§ EXERCISE REQUIREMENTS
Of all the entries below, retype only the lines from the one with "TOP 231 | Eesti tööstussektori suuremad" through the one with "10.07. - 11.09.", exactly as they appear.

§ MATERIAL TO PROCESS
'''

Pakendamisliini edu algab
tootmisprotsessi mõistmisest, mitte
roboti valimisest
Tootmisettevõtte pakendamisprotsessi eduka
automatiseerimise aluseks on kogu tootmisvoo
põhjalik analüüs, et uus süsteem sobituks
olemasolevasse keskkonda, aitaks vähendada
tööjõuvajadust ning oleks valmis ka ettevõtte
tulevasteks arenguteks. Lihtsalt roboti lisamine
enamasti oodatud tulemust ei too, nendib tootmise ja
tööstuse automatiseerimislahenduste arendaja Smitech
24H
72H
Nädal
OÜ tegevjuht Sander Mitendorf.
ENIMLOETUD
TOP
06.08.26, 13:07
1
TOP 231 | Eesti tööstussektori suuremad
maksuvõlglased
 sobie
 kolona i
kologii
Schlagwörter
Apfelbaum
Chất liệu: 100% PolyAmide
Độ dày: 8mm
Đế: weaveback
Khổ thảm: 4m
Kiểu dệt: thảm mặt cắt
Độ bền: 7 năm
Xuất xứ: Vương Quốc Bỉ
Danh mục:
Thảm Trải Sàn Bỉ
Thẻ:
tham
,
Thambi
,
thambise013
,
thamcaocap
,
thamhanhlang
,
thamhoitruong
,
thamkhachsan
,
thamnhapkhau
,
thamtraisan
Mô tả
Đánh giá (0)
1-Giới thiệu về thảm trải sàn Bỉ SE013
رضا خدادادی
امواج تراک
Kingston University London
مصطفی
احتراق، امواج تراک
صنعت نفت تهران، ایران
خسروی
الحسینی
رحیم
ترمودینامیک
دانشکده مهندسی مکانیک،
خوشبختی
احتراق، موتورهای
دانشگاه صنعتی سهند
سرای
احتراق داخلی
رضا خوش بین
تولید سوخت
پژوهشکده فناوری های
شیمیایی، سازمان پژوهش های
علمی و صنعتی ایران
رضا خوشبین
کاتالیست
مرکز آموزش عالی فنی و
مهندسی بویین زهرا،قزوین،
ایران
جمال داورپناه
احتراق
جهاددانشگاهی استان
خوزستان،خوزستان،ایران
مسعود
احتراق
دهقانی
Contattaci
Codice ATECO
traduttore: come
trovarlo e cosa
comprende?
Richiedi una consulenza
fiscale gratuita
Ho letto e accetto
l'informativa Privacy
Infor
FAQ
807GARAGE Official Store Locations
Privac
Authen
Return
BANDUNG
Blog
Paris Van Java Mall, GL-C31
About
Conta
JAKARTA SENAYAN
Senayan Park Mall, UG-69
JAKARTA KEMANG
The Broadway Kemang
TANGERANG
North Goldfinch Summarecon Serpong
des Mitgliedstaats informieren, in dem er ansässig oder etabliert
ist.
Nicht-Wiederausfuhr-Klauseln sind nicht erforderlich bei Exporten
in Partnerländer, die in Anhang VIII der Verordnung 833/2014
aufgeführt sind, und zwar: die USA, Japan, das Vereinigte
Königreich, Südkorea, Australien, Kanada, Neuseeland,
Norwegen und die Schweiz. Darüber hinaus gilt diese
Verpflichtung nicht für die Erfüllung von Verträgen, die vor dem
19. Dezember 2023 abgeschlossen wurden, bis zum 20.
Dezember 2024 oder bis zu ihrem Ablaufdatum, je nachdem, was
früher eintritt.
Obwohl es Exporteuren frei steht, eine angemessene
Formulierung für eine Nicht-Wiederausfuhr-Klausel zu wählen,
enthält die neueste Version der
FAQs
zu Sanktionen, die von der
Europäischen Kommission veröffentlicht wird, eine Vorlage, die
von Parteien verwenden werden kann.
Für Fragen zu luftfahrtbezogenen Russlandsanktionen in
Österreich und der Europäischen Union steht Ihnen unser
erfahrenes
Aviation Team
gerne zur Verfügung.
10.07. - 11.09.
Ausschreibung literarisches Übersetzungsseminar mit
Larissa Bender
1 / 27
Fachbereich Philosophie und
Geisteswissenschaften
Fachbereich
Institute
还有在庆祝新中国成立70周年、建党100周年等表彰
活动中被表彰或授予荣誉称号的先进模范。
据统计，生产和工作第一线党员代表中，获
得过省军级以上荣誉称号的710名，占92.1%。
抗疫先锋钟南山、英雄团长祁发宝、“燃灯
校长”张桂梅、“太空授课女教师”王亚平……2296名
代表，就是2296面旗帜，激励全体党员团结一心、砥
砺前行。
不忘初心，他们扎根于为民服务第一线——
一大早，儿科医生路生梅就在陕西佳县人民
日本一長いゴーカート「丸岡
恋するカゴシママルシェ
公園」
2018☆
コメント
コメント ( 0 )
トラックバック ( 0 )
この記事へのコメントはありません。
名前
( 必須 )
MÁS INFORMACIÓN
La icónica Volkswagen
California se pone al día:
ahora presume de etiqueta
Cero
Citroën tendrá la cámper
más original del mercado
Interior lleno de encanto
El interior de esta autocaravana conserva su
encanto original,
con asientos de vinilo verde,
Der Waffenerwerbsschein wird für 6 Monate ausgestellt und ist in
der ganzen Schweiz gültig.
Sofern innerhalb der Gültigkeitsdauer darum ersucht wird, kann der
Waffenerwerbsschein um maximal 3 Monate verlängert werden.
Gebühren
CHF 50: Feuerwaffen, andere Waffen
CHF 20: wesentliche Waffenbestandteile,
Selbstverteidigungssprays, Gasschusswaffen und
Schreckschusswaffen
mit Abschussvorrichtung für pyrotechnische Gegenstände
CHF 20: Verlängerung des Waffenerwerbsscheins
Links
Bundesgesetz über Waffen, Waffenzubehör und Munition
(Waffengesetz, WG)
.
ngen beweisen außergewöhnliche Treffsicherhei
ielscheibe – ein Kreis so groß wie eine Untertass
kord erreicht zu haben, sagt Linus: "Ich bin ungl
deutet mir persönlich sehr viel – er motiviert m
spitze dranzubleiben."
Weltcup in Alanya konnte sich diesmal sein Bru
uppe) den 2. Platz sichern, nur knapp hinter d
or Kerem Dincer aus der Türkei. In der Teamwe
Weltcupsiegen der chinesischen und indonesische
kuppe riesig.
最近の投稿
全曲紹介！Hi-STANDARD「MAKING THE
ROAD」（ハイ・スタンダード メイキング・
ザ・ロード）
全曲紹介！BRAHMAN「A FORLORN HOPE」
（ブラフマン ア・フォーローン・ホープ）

'''

§ ANSWER BELOW
TOP 231 | Eesti tööstussektori suuremad
maksuvõlglased
 sobie
 kolona i
kologii
Schlagwörter
Apfelbaum
Chất liệu: 100% PolyAmide
Độ dày: 8mm
Đế: weaveback
Khổ thảm: 4m
Kiểu dệt: thảm mặt cắt
Độ bền: 7 năm
Xuất xứ: Vương Quốc Bỉ
Danh mục:
Thảm Trải Sàn Bỉ
Thẻ:
tham
,
Thambi
,
thambise013
,
thamcaocap
,
thamhanhlang
,
thamhoitruong
,
thamkhachsan
,
thamnhapkhau
,
thamtraisan
Mô tả
Đánh giá (0)
1-Giới thiệu về thảm trải sàn Bỉ SE013
رضا خدادادی
امواج تراک
Kingston University London
مصطفی
احتراق، امواج تراک
صنعت نفت تهران، ایران
خسروی
الحسینی
رحیم
ترمودینامیک
دانشکده مهندسی مکانیک،
خوشبختی
احتراق، موتورهای
دانشگاه صنعتی سهند
سرای
احتراق داخلی
رضا خوش بین
تولید سوخت
پژوهشکده فناوری های
شیمیایی، سازمان پژوهش های
علمی و صنعتی ایران
رضا خوشبین
کاتالیست
مرکز آموزش عالی فنی و
مهندسی بویین زهرا،قزوین،
ایران
جمال داورپناه
احتراق
جهاددانشگاهی استان
خوزستان،خوزستان،ایران
مسعود
احتراق
دهقانی
Contattaci
Codice ATECO
traduttore: come
trovarlo e cosa
comprende?
Richiedi una consulenza
fiscale gratuita
Ho letto e accetto
l'informativa Privacy
Infor
FAQ
807GARAGE Official Store Locations
Privac
Authen
Return
BANDUNG
Blog
Paris Van Java Mall, GL-C31
About
Conta
JAKARTA SENAYAN
Senayan Park Mall, UG-69
JAKARTA KEMANG
The Broadway Kemang
TANGERANG
North Goldfinch Summarecon Serpong
des Mitgliedstaats informieren, in dem er ansässig oder etabliert
ist.
Nicht-Wiederausfuhr-Klauseln sind nicht erforderlich bei Exporten
in Partnerländer, die in Anhang VIII der Verordnung 833/2014
aufgeführt sind, und zwar: die USA, Japan, das Vereinigte
Königreich, Südkorea, Australien, Kanada, Neuseeland,
Norwegen und die Schweiz. Darüber hinaus gilt diese
Verpflichtung nicht für die Erfüllung von Verträgen, die vor dem
19. Dezember 2023 abgeschlossen wurden, bis zum 20.
Dezember 2024 oder bis zu ihrem Ablaufdatum, je nachdem, was
früher eintritt.
Obwohl es Exporteuren frei steht, eine angemessene
Formulierung für eine Nicht-Wiederausfuhr-Klausel zu wählen,
enthält die neueste Version der
FAQs
zu Sanktionen, die von der
Europäischen Kommission veröffentlicht wird, eine Vorlage, die
von Parteien verwenden werden kann.
Für Fragen zu luftfahrtbezogenen Russlandsanktionen in
Österreich und der Europäischen Union steht Ihnen unser
erfahrenes
Aviation Team
gerne zur Verfügung.
10.07. - 11.09.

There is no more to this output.